Devoção x luxúria

No carnaval, éramos proibidos de sair de casa, porque o demônio estava à solta, podia corromper nossas almas infantis. Seriamos condenados ao inferno, as chamas nos devorariam por toda a eternidade. Anos 40, claro. A luxúria estava à solta. “O que é luxúria?” perguntávamos entre nós, crianças. A licenciosidade seduzia. O que é licenciosidade? O pecado estava pronto a nos consumir. Como seria bom ser tragado por ele. Ao caminhar para a igreja Matriz, meus pais evitavam que olhássemos, meu irmão e eu, para o Nosso Clube, cujos bailes eram na avenida XV de novembro, ao lado da padaria do Pazetto, hoje Flório. O Nosso Clube, animadíssimo, era o território dos pretos (não, não vou usar afrodescendente, meu termo não é pejorativo), onde estavam os melhores dançarinos da cidade. Luiz e eu ainda conseguíamos virar o rosto e vislumbrar mulatas esplêndidas que vinham descansar no jardim público. Imagens que me ficaram para sempre. Cada vez que atravesso o jardim , lembro-me delas, eram luxúria, perdição, paraíso, anjos, fadas sensualíssimas. Várias são avós hoje. Terão noção de como foram desejadas um dia?

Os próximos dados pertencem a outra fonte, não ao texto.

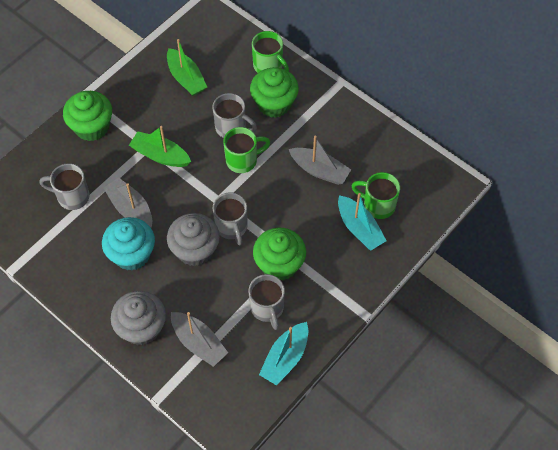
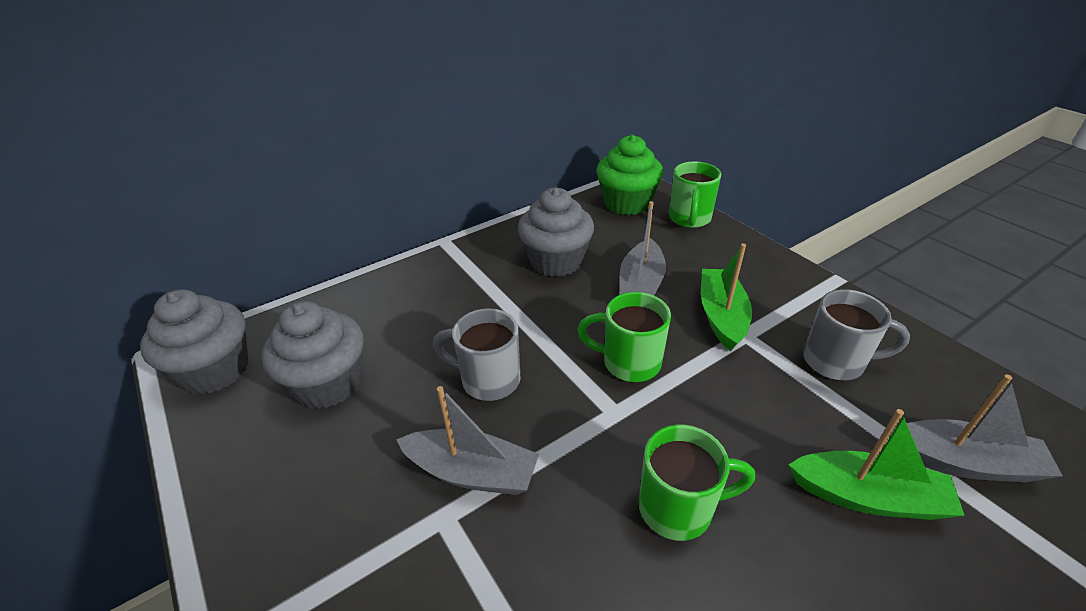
green cupcake: [63,91,112,141] [250,67,299,118] [253,228,306,281] = 3 -> [596,135,663,215] = 1
grey cupcake: [111,291,166,345] [167,213,220,266] = 2 -> [140,289,248,394] [261,301,364,409] [518,187,594,277] = 3
grey mug: [40,163,90,210] [212,93,257,138] [213,192,247,246] [249,274,285,330] = 4 -> [433,308,520,401] [803,289,910,380] = 2
turquoise boat: [259,322,308,386] [338,193,387,250] = 2 -> none = 0
turquoise cupcake: [102,217,155,271] = 1 -> none = 0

Pequenos, tínhamos de ir à igreja, com o Santíssimo exposto permanentemente, para expiar os pecados do mundo. A palavra expiar me confundia. Espiar não é olhar? Então, íamos à igreja para olhar os pecados do mundo? Mas os pecados não estavam nos clubes, com aquelas fantasias orientais, as mulheres com as pernas de fora? Que confusão em nossas cabecinhas inocentes. Os pecados não estavam no corso? Porque havia corso de carros na Rua Três com mulheres decotadas. Algumas de seios opulentos. Bem, um dia meu pai explicou que havia uma diferença entre espiar, com S, e expiar, com X. O velho Totó era bom com palavras. Percebemos que a inocência era uma chatice, significava o mundo fechado. Na igreja não havia pecados e luxúria, havia orações, ambiente soturno, mulheres velhas vestidas de negro, cheiro de incenso, padres pregando contra a licenciosidade. E meu irmão e eu ficávamos excitados com essa tal de luxúria. Confesso que quando descobri, gostei. Gostei bastante e a pratiquei com devoção. Entre outras belas palavras achamos também a concupiscência, um encanto. Também praticada mais tarde.